Sunday, August 4, 2013

Silent Sundays: Phantom (1922)


Almost all of the greatest films ever made are love stories. They tell about lost and tortured love and obsession. The world, life, space, class, whatever you can imagine give the two lovers obstacles as they try to unite. In most of the stories it is the man who becomes obsessed with the woman and does anything in his power to get to her. If it was always women chasing after the man the woman would be called an obsessive annoyance and not a romantic but that is a discussion for another time. In F.W. Murnau’s silent film Phantom it is a young man who is literally knocked down by love and his life dragged to depths he never could have imagined.
            Lorenz Lubato and his wife Maria are happily married. She gives him a book to write his story. Lorenz asks her if she thinks if he writes his story the memory will be less painful. Maria believes it will help with his painful memory.

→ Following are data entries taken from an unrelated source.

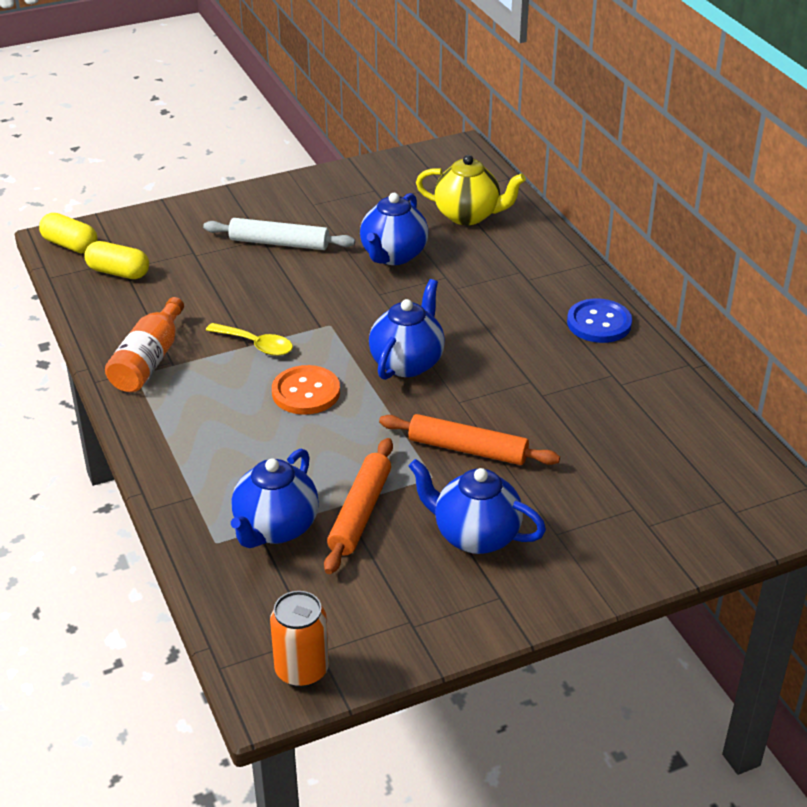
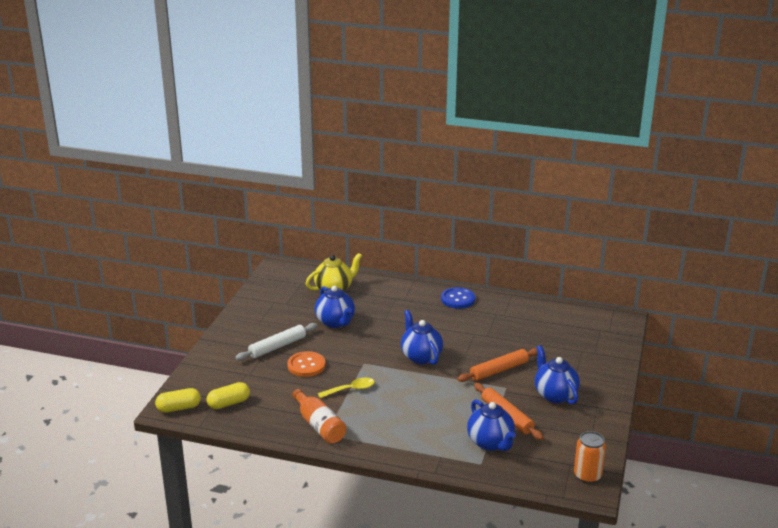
camera: 50 degrees left, 10 degrees down
(306, 392) = (405, 392): orange button -> orange button (306, 365)
(475, 535) = (554, 395): blue teapot -> blue teapot turned 90 degrees clockwise

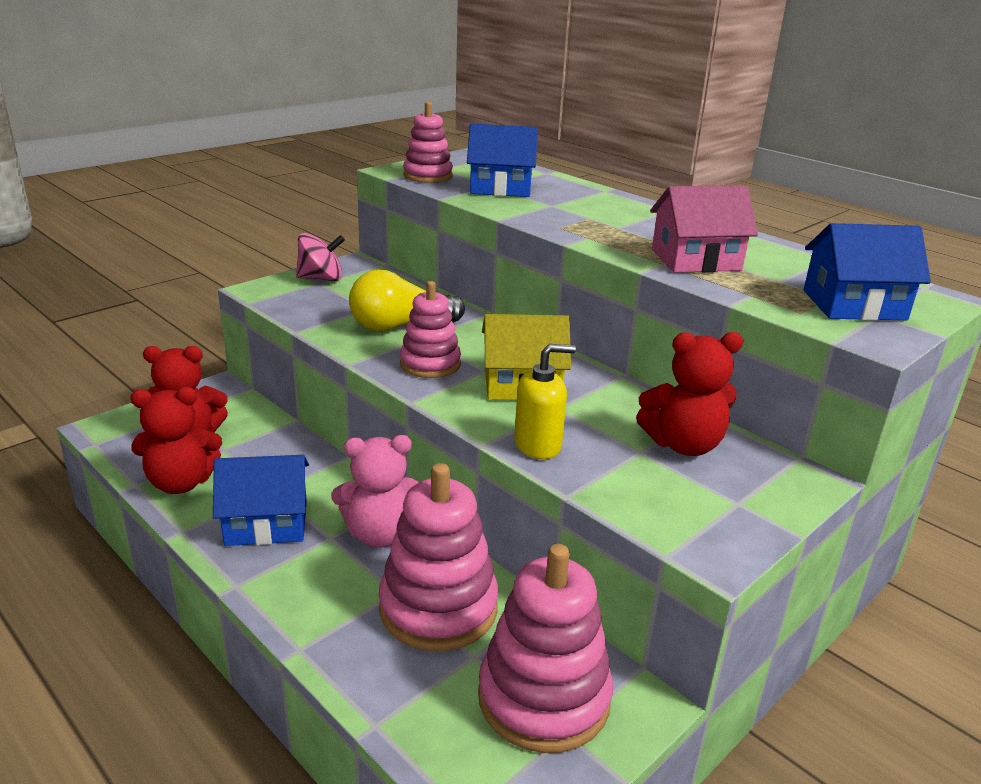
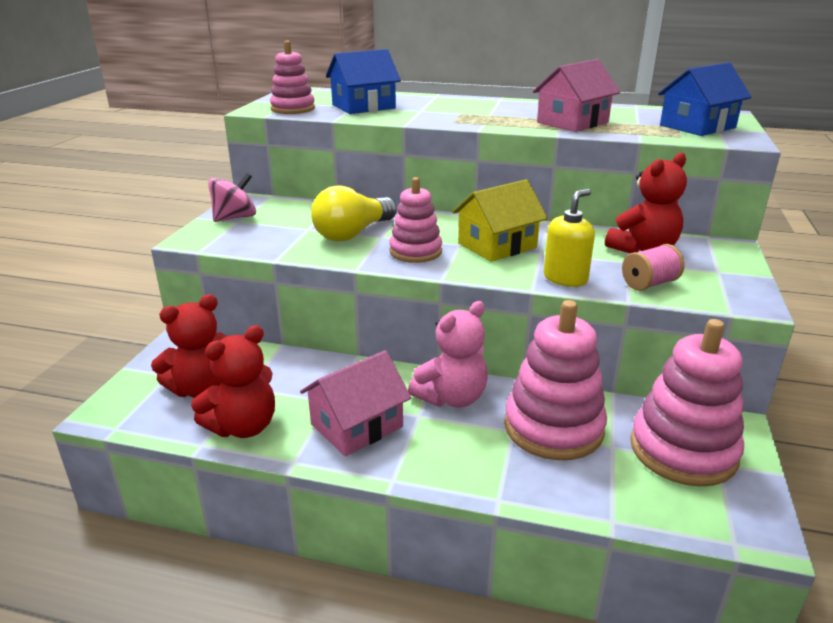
camera: 30 degrees left, 0 degrees up
(266, 522) = (357, 425): blue house -> pink house
(624, 485) = (649, 284): none -> pink spool

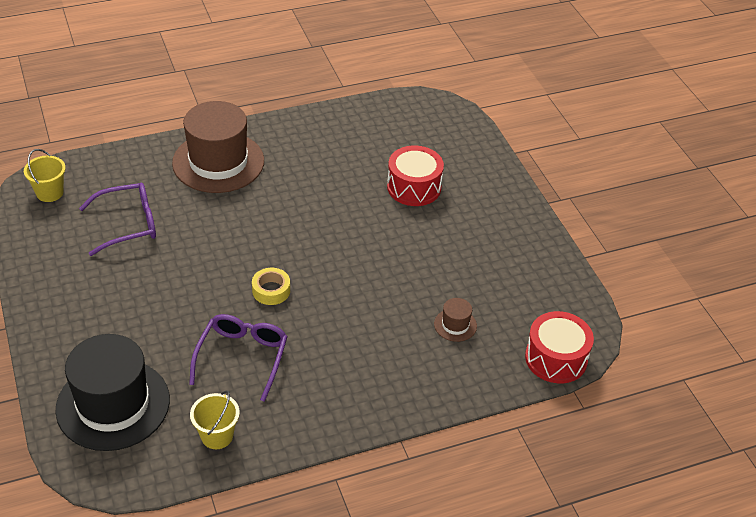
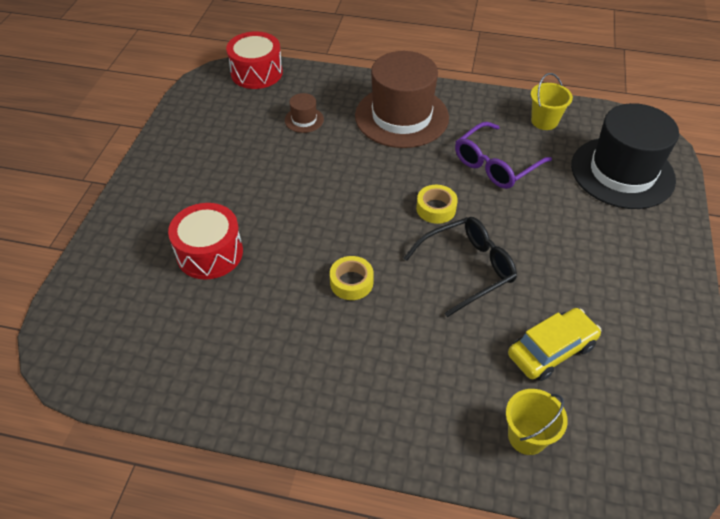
camera: 145 degrees left, 5 degrees up
(50, 193) = (644, 452): yellow bucket -> yellow bucket (527, 436)
(129, 224) = (551, 350): purple glasses -> yellow car
(216, 254) = (468, 268): none -> black glasses
(218, 162) = (399, 396): brown hat -> brown hat (401, 116)
(297, 210) = (351, 282): none -> yellow tape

            Some time ago Lorenz used to live at home with his mother, sister Melanie, and brother. In this time he was the city clerk and was never on time. In his spare time Lorenz would write poetry and one day he brought it to Maria and her father who ran a book store. Her father thinks his poems are amazing and wants to give it to a professor from the local university to look over. On his way to work one morning Lorenz is hit by a horse that was being driven by a young woman. The young woman gets out of the carriage to check on him. She is beautiful and from that moment on Lorenz can think of no one and nothing but her. The girl rides away and Lorenz walks dreamily back home. He does not even listen to his mother talk to him about Melanie and what she has been up to he stares off into another world and dreams that he is chasing the girl as she rides away in her horse and carriage.
            After this incident Lorenz’s life is never the same. He obsesses over the girl who he finds her name is Veronika. Day and night he causes trouble around Veronika’s home looking for her. Lorenz finds out from an acquaintance that Veronika is engaged to another man. With this news Lorenz asks to speak to Veronika’s parents to tell them how much he loves her. The father tells Lorenz to come back in a year and the love struck young man happily leaves their home. The mother thinks her son is sick and cannot control what he does. His obsession makes him miss work without an excuse and he loses his city clerk position.
            One night Lorenz goes out to a dancehall with Melanie. He meets a young woman and her partner. The young woman looks like Veronika. She needs to paid for her time so Lorenz goes to his aunt who runs a business. When his aunt does not get her money back she threatens Lorenz and the young woman with the police and jail. Lorenz cannot come up with the money and surrenders himself to the police.
            When he is released Maria and her Father are waiting for him.
            I was expecting Phantom to be better than it was. The story did not hold my interest. When I heard the title and that Murnau was the director I thought it would be about phantoms and nightmares not about an obsessed young man. Murnau took some aspects from Expressionism and added them to this film to give the story its phantom-dream- like look. The Expressionist look was used perfectly in a scene towards the end of the film where Lorenz is at a dancehall with the young woman who looks like Veronika. He dreams his life is spiraling out of control and slowing going down. The floor underneath Lorenz and the girl actually moves down and Murnau had a bicyclist ride around a ring above. Phantom was an alright film it is not what I was expecting from Murnau.